- **Stated exercise**
Retype every line of the items below exactly as they appear, but leave out the pictures.

+++ Dataset extract +++

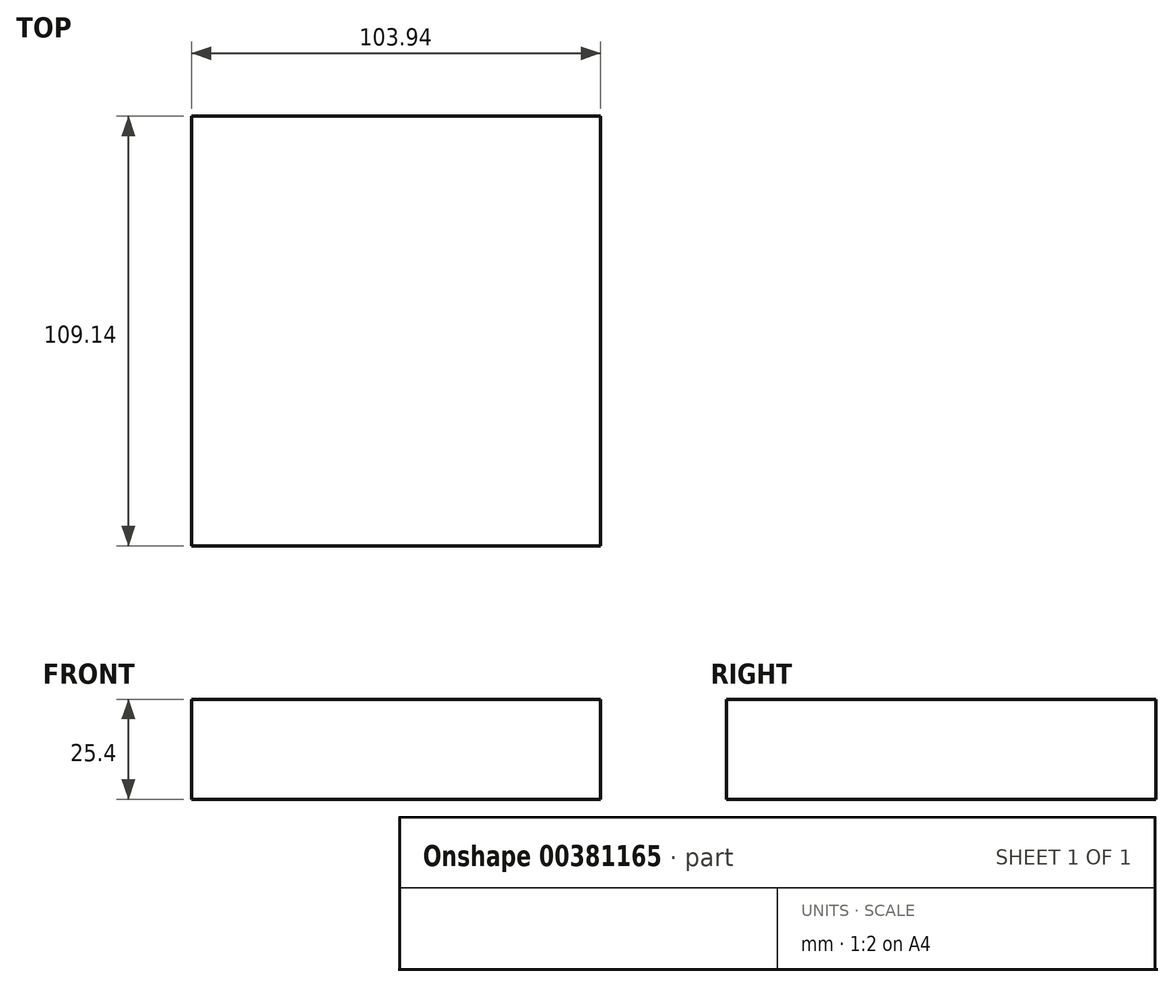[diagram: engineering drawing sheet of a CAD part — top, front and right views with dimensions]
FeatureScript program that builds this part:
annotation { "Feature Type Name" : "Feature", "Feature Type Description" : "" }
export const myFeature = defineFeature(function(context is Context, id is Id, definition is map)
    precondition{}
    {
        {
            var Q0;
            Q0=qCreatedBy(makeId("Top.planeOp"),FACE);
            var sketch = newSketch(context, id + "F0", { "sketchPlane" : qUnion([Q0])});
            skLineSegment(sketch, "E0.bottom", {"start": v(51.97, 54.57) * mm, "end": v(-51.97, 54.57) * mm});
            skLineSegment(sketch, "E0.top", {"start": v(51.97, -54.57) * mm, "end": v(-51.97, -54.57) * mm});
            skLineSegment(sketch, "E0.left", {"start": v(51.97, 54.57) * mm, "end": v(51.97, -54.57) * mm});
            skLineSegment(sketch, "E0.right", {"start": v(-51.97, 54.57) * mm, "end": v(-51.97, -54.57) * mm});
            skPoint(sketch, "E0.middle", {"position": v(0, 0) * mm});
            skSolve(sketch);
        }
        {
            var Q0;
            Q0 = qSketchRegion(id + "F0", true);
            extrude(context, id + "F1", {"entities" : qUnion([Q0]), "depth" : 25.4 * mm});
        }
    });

+++

- **Output**
[diagram: engineering drawing sheet of a CAD part — top, front and right views with dimensions]
FeatureScript program that builds this part:
annotation { "Feature Type Name" : "Feature", "Feature Type Description" : "" }
export const myFeature = defineFeature(function(context is Context, id is Id, definition is map)
    precondition{}
    {
        {
            var Q0;
            Q0=qCreatedBy(makeId("Top.planeOp"),FACE);
            var sketch = newSketch(context, id + "F0", { "sketchPlane" : qUnion([Q0])});
            skLineSegment(sketch, "E0.bottom", {"start": v(51.97, 54.57) * mm, "end": v(-51.97, 54.57) * mm});
            skLineSegment(sketch, "E0.top", {"start": v(51.97, -54.57) * mm, "end": v(-51.97, -54.57) * mm});
            skLineSegment(sketch, "E0.left", {"start": v(51.97, 54.57) * mm, "end": v(51.97, -54.57) * mm});
            skLineSegment(sketch, "E0.right", {"start": v(-51.97, 54.57) * mm, "end": v(-51.97, -54.57) * mm});
            skPoint(sketch, "E0.middle", {"position": v(0, 0) * mm});
            skSolve(sketch);
        }
        {
            var Q0;
            Q0 = qSketchRegion(id + "F0", true);
            extrude(context, id + "F1", {"entities" : qUnion([Q0]), "depth" : 25.4 * mm});
        }
    });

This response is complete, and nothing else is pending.